The idea of the extended phenotype (EP), which was first proposed by the British evolutionary biologist Richard Dawkins to explain how and why organisms—or, more fundamentally, their genes—are able to manipulate their environment (Dawkins, 1982), has been the focus of intense debate and much research for more than 20 years. In his book, The Extended Phenotype: The Long Reach of the Gene, Dawkins observed that, "[the extended phenotype] so far changes the way we see animals and plants that it may cause us to think of testable hypotheses that we would otherwise never have dreamed of." The EP has certainly been the stimulus for a great deal of research activity recently, as the tools of genomics and proteomics provide fresh evidence of its importance. The concept of the EP helps, for example, to explain how parasites modify the behaviour of their hosts to their advantage, or nest-building behaviour in birds. In particular, the relationship between the bacterial flora of the gut and their mammalian hosts has been a hot topic of late; one that has yielded new examples of the EP to support the themes Dawkins originally outlined.

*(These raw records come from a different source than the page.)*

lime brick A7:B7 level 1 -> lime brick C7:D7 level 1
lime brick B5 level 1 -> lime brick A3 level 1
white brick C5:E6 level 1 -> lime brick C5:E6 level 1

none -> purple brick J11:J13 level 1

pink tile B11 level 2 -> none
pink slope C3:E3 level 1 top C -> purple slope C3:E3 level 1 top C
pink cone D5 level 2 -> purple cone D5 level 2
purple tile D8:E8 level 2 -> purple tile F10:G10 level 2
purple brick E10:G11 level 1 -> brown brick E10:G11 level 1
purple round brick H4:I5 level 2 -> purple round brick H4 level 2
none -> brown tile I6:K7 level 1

The [extended phenotype] has certainly been the stimulus for a great deal of research activity recently, as the tools of genomics and proteomics provide fresh evidence of its importance

At the same time there has been an ongoing debate among proponents of neo-Darwinism—of which the EP is an important component—between those who advocate the EP and those who advocate theories such as niche construction, which propose that other factors—in addition to genes—have a crucial role in the way that organisms manipulate their environment, so that their descendents inherit both their genetic legacy and their environmental legacy. These different strands of the EP debate were finally pulled together at a conference on the subject, organized by the European Science Foundation (ESF; Strasbourg, France) in late 2008. The main conclusion of the meeting was that the EP concept has become even more relevant in the light of recent research, but that its role will ultimately be restricted to an explanatory one, rather than as a tool for designing meaningful experiments.

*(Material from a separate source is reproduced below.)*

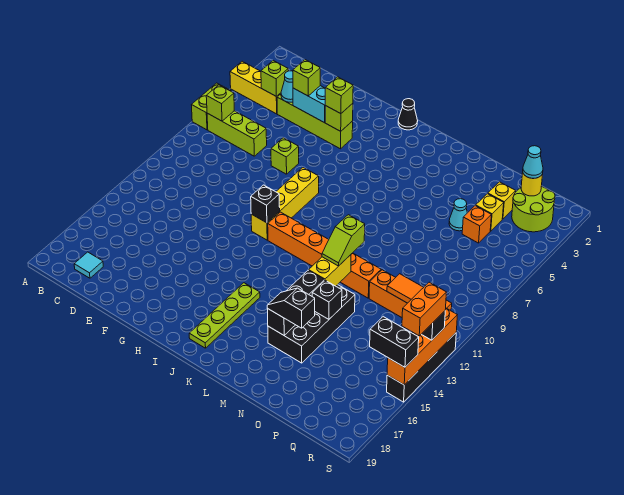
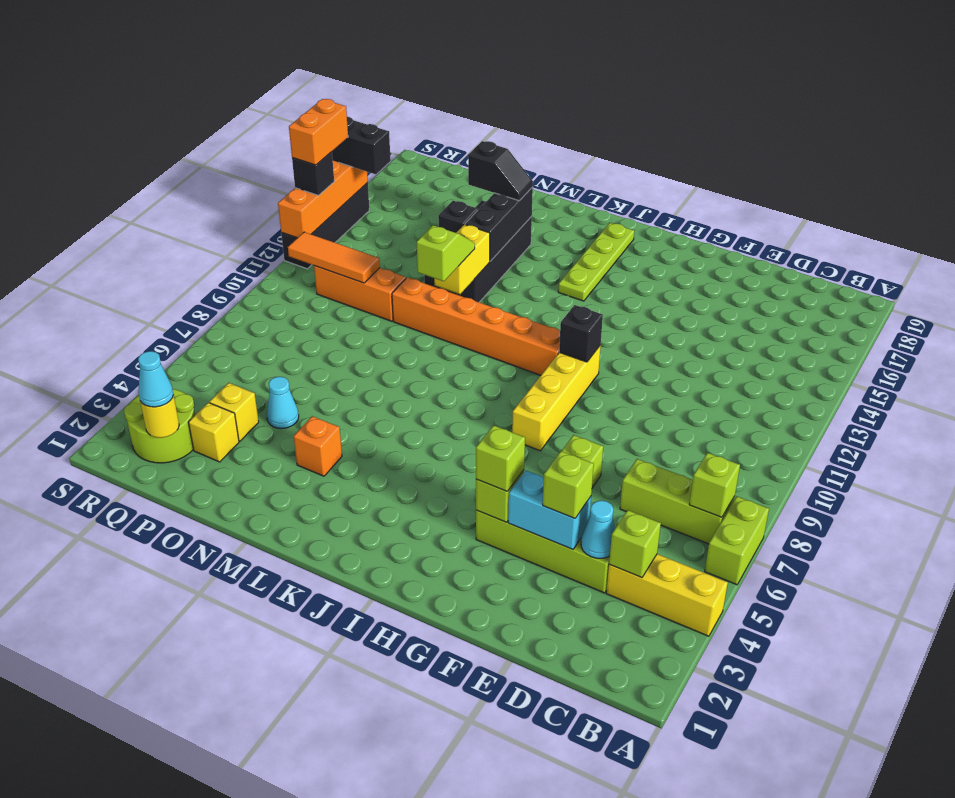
cyan tile C18 level 1 -> none
black cone I1 level 1 -> none
orange brick P5 level 1 -> orange brick M4 level 1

In detail, the EP states that the genes of an organism can be expressed beyond their immediate biological boundaries, such as skin, shells or leaves. The EP can embrace nest-building or the manipulation of host behaviour by parasites. The main point is that the EP embraces entities such as nests or the dams built by beavers, the quality or functionality of which is correlated with certain alleles of the organism, on which natural selection can then act. This is the distinction between the EP and niche construction; for example, the EP is subject to a reproductive bottleneck as the benefit of the EP is passed on solely through the genes of an organism, rather than as an altered environmental niche for its progeny. In this manner, an allele that leads to better dams, for example, will increase the fitness of the beaver in which the allele is expressed. Similarly, an allele in a parasite that makes the parasite more effective at weakening the resistance of its host, or that is in some way able to modify its host's behaviour to make it more likely that the parasite's progeny will find a new host, will similarly be selected for by natural selection.

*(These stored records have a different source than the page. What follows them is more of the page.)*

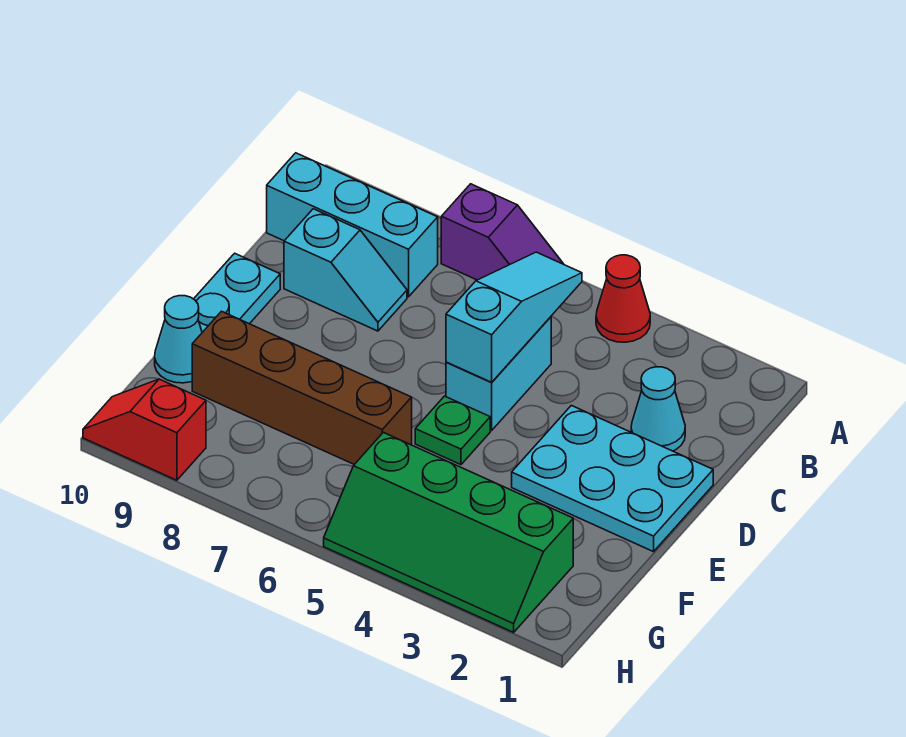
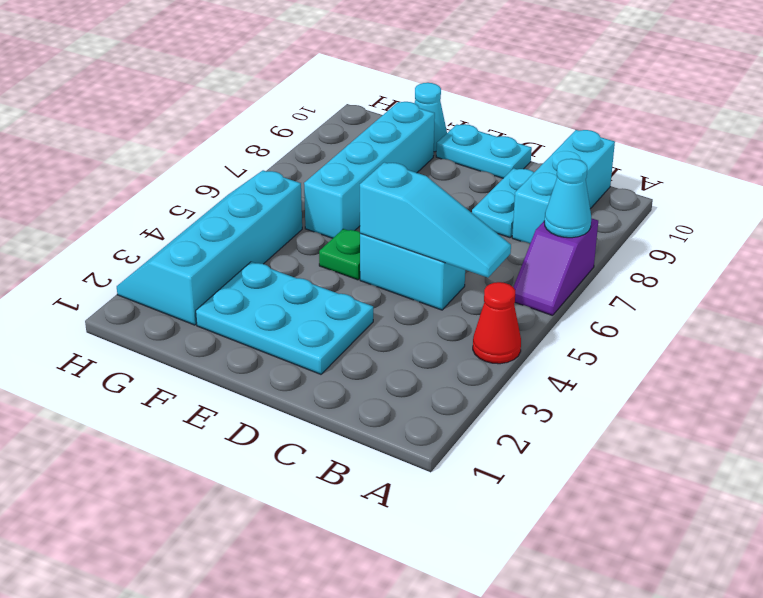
cyan cone C2 level 1 -> cyan cone A7 level 2
cyan slope C8:C9 level 1 top 9 -> cyan plate C8:C9 level 1
cyan plate D1:E3 level 1 -> cyan plate D2:F3 level 1
brown brick F6:F9 level 1 -> cyan brick F6:F9 level 1
green slope G2:H5 level 1 top G -> cyan slope G2:H5 level 1 top G
red slope H9:H10 level 1 top 9 -> none

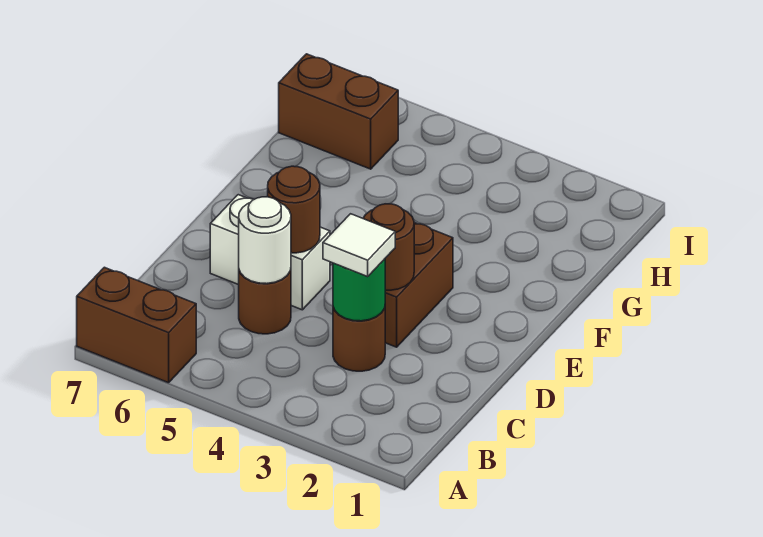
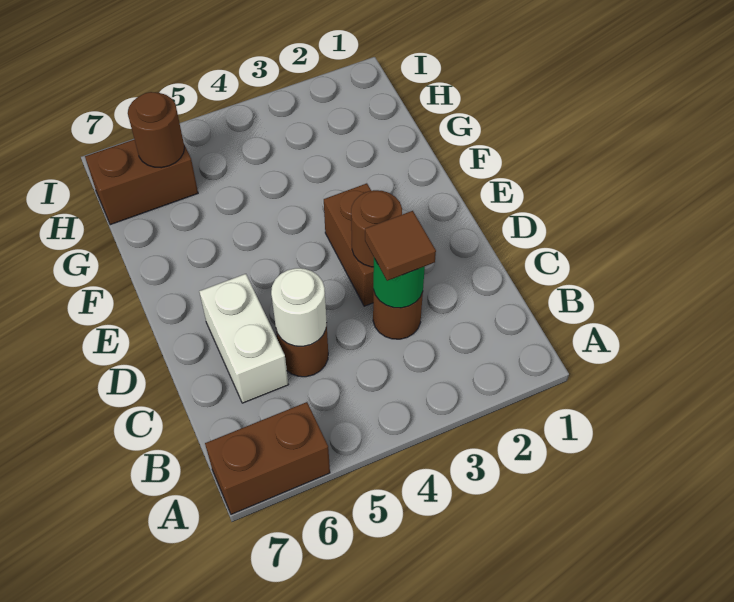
white tile C3 level 3 -> brown tile C3 level 3
white brick D5:D6 level 1 -> white brick C6:D6 level 1
brown round brick D5 level 2 -> brown round brick H6 level 2

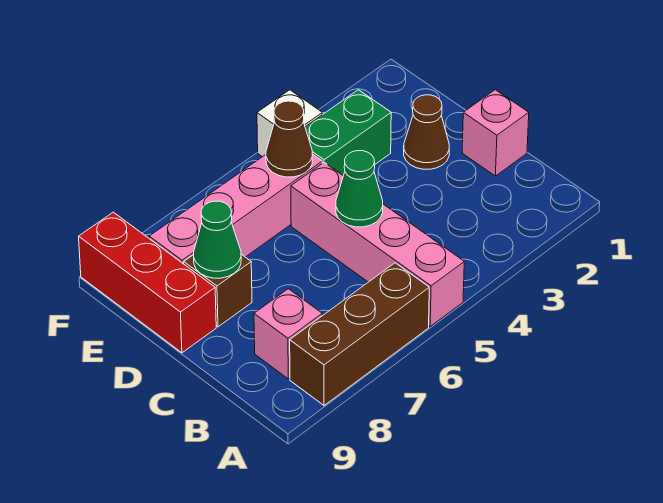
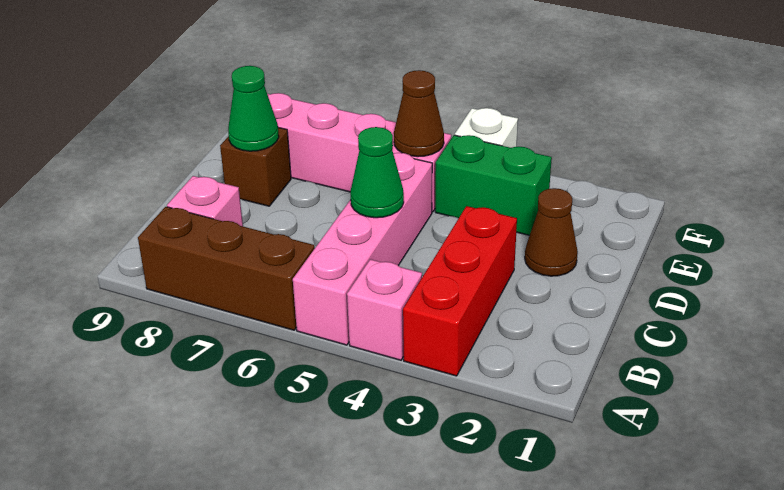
pink brick C1 level 1 -> pink brick A4 level 1
red brick D9:F9 level 1 -> red brick A3:C3 level 1

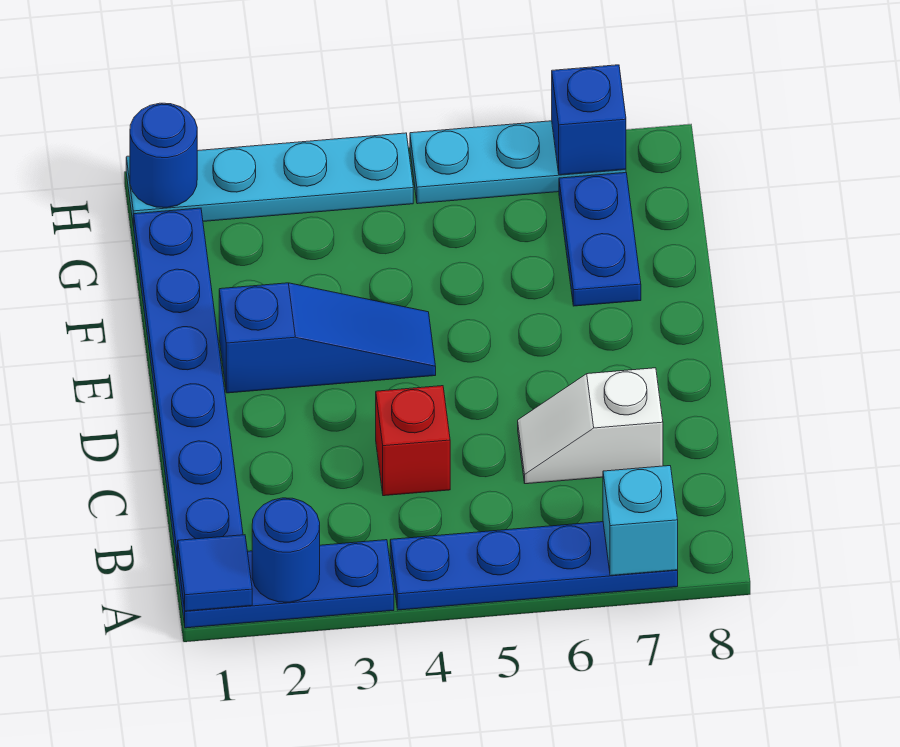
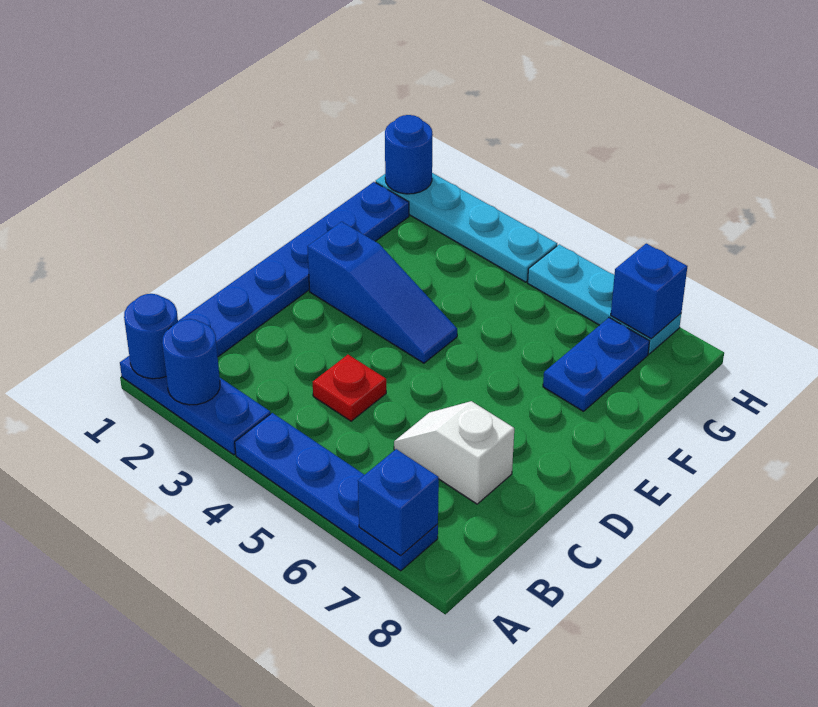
blue tile A1 level 2 -> blue round brick A1 level 2
cyan brick A7 level 2 -> blue brick A7 level 2
red brick C4 level 1 -> red plate C4 level 1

As Dawkins wrote, "Replicators are not, of course, selected directly, but by proxy; they are judged by their phenotypic effects. Although for some purposes it is convenient to think of these phenotypic effects as being packaged together in discrete 'vehicles' such as individual organisms, this is not fundamentally necessary. Rather, the replicator should be thought of as having extended phenotypic effects, consisting of all its effects on the world at large, not just its effects on the individual body in which it happens to be sitting" (Dawkins, 1982).